YOUR ASSIGNMENT: How many lines in the data hold the string "Figure"? State the number alone.

DATASET EXTRACT:
....
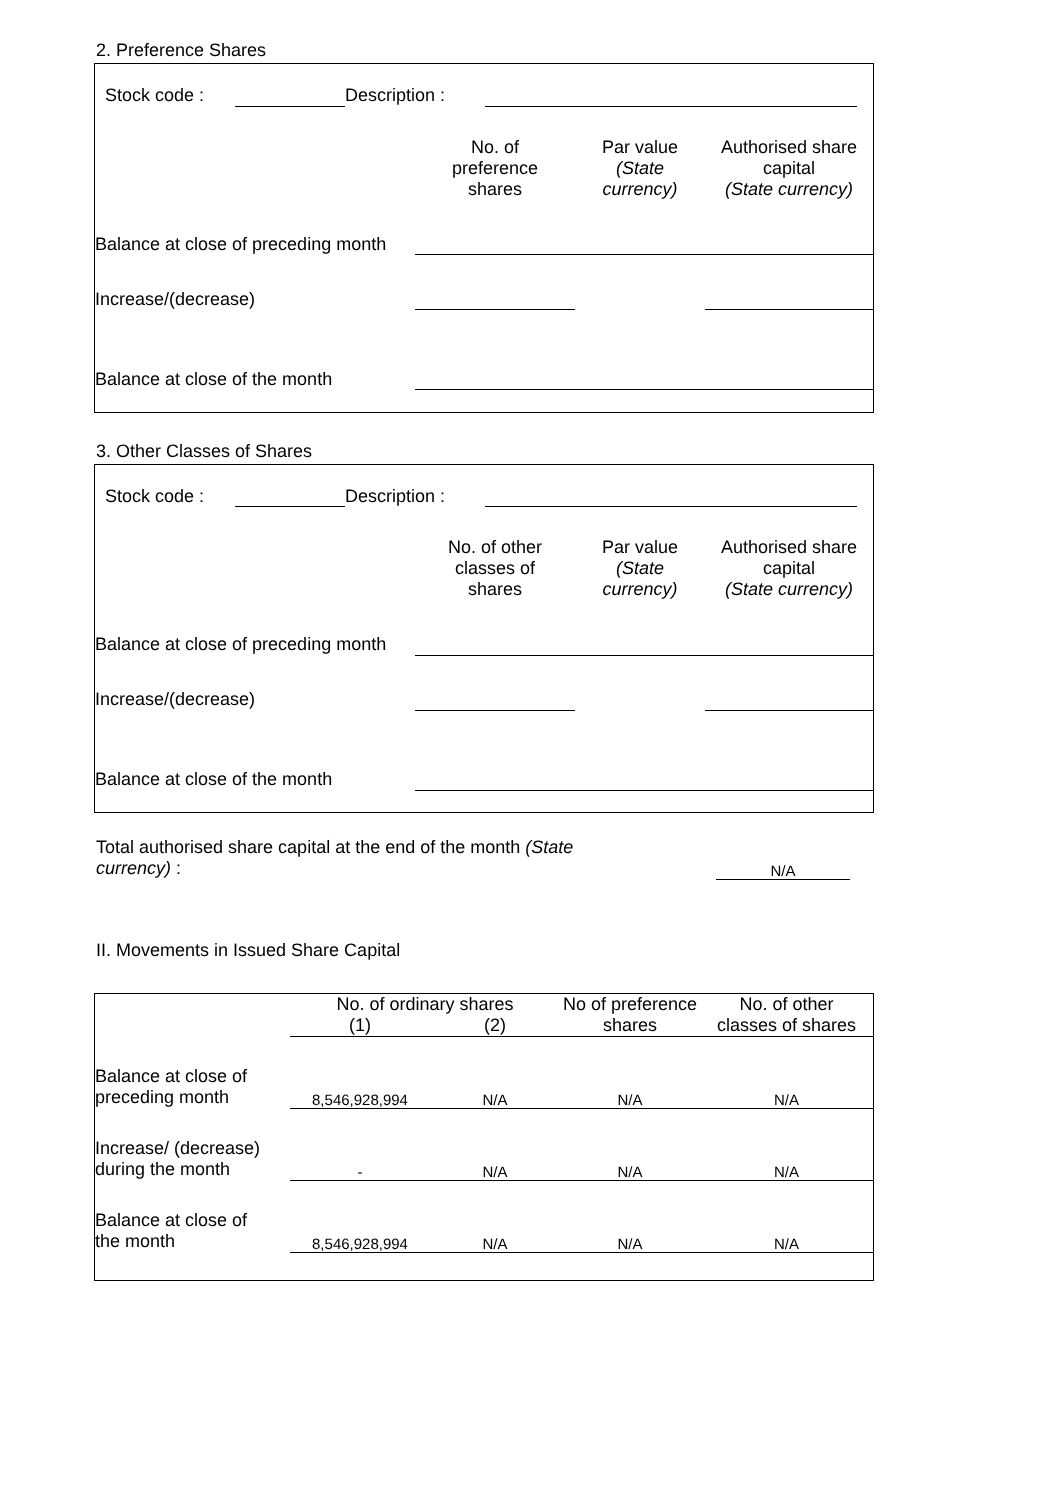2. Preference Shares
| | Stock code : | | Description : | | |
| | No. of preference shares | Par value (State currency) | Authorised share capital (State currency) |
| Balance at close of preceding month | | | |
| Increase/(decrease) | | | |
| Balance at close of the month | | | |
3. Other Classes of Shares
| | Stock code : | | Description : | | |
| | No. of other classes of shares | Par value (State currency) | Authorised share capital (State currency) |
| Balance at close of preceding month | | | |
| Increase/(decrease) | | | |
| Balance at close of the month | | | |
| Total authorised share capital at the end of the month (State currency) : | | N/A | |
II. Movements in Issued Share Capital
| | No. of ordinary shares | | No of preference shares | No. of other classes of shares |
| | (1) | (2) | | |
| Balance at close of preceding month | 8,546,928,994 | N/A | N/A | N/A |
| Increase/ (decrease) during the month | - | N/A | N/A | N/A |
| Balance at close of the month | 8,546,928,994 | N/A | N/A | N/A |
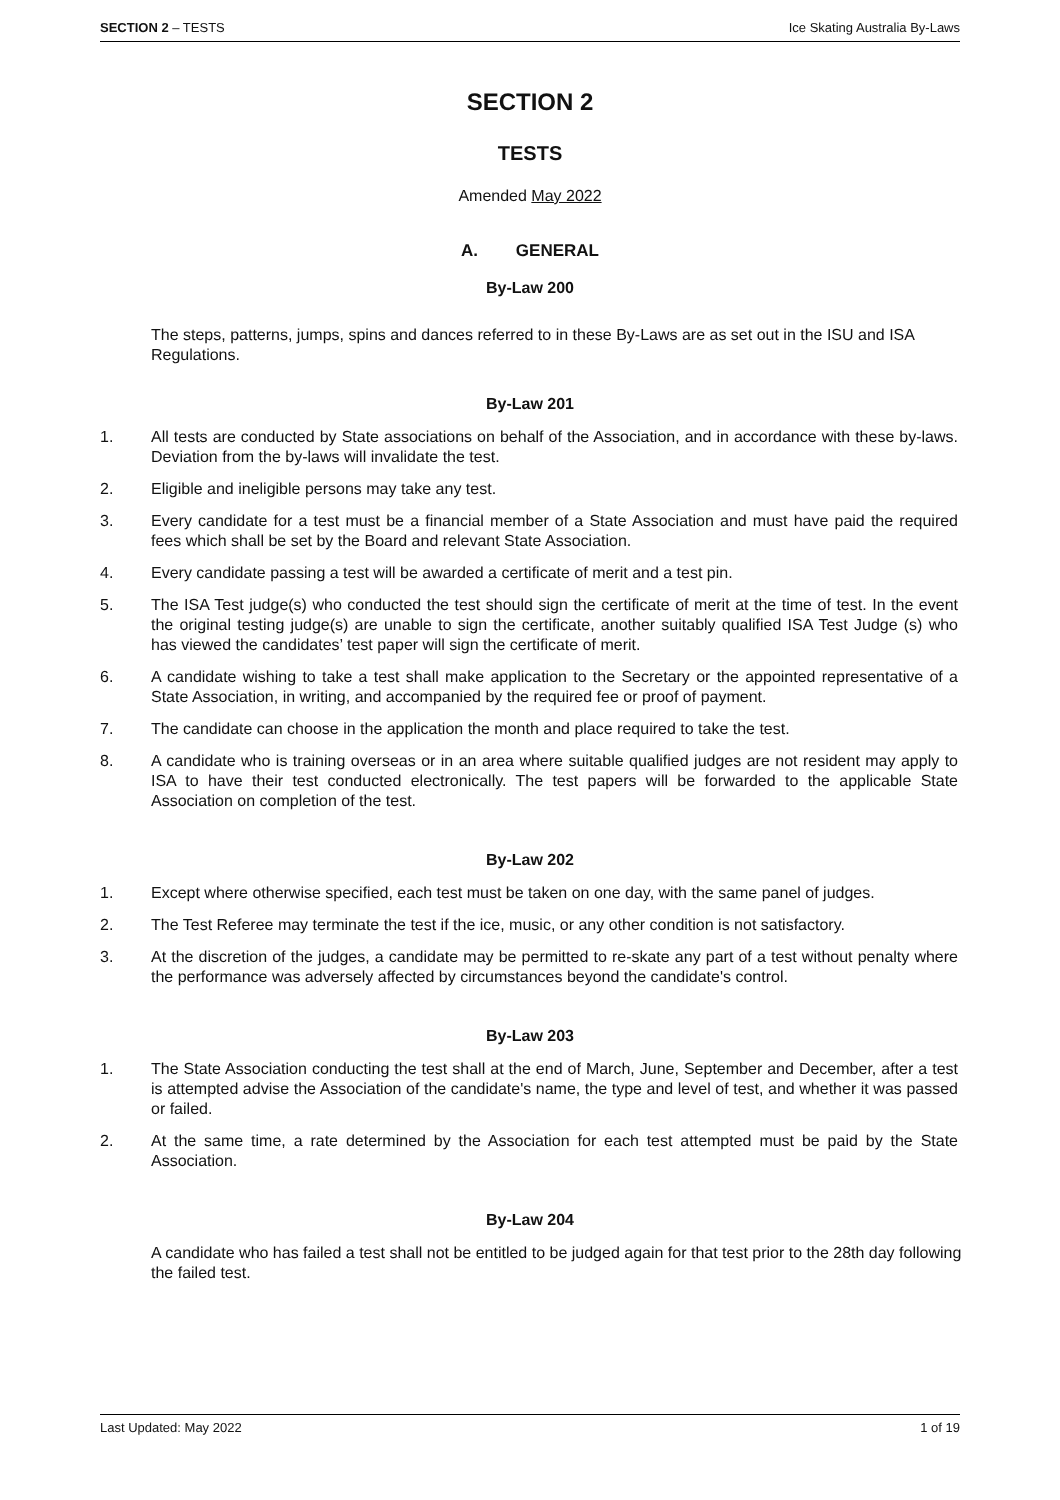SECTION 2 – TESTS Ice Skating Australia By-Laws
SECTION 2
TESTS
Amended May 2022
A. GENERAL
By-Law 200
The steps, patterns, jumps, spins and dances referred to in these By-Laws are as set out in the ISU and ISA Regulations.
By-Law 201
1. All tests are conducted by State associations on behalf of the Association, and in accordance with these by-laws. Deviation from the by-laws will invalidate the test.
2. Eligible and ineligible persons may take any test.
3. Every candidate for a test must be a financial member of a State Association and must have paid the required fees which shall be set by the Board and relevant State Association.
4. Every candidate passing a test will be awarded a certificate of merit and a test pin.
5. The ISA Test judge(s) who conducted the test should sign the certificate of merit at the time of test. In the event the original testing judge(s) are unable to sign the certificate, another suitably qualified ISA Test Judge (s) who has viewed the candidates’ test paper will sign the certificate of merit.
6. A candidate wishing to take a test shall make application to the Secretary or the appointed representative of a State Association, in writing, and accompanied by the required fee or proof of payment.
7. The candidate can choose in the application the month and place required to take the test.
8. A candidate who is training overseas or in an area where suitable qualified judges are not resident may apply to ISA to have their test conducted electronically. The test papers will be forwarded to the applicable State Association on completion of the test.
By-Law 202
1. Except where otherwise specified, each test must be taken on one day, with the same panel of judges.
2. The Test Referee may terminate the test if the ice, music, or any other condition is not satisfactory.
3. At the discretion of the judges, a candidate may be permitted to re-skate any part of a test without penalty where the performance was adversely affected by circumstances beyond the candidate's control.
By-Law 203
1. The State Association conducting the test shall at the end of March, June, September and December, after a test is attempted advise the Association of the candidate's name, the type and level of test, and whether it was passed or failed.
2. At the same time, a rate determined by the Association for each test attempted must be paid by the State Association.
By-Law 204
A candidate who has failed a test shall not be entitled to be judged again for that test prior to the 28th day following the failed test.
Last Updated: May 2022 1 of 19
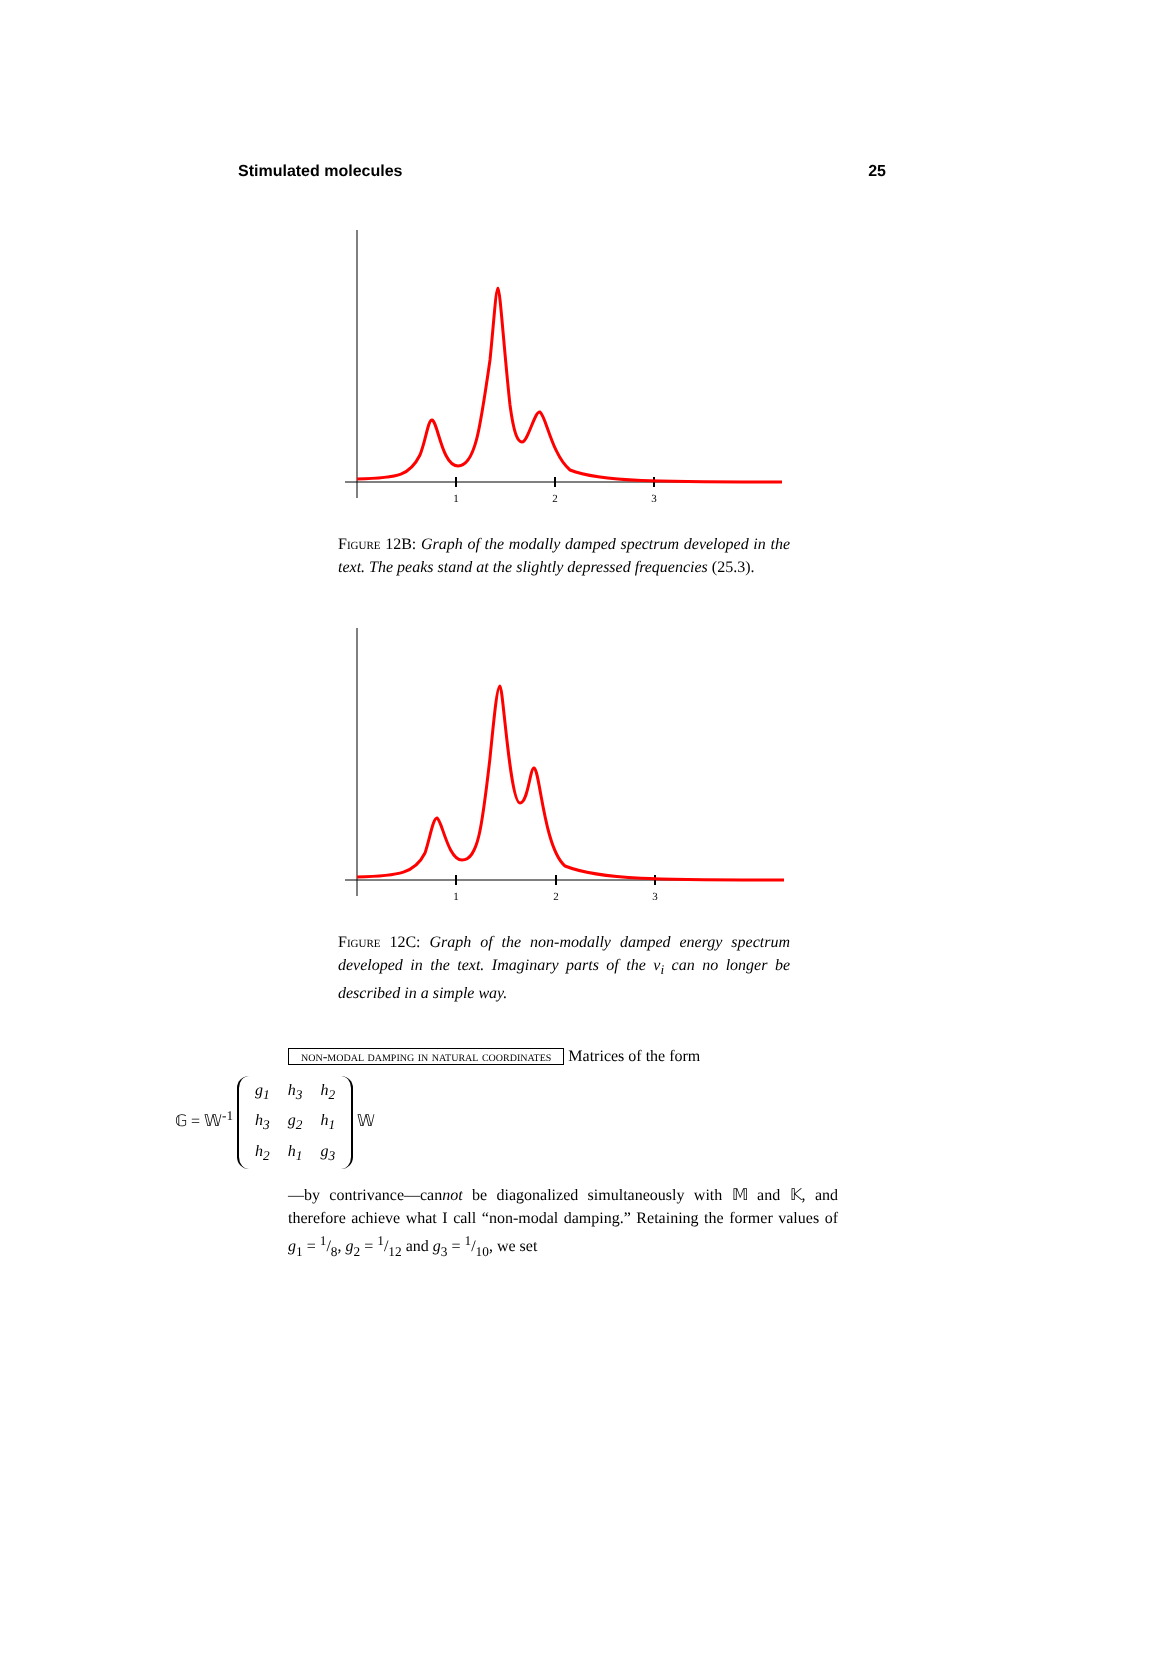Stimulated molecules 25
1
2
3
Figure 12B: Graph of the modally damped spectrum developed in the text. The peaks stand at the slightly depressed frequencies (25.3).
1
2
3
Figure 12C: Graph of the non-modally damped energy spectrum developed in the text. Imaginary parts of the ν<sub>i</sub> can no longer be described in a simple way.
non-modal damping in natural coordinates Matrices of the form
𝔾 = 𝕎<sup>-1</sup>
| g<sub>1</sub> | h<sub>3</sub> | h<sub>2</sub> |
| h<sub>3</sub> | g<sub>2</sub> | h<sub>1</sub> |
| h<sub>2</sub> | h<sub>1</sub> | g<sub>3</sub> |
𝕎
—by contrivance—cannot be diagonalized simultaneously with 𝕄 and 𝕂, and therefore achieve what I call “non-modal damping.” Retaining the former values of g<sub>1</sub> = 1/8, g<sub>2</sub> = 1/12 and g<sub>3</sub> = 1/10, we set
....
ANSWER BOX: 2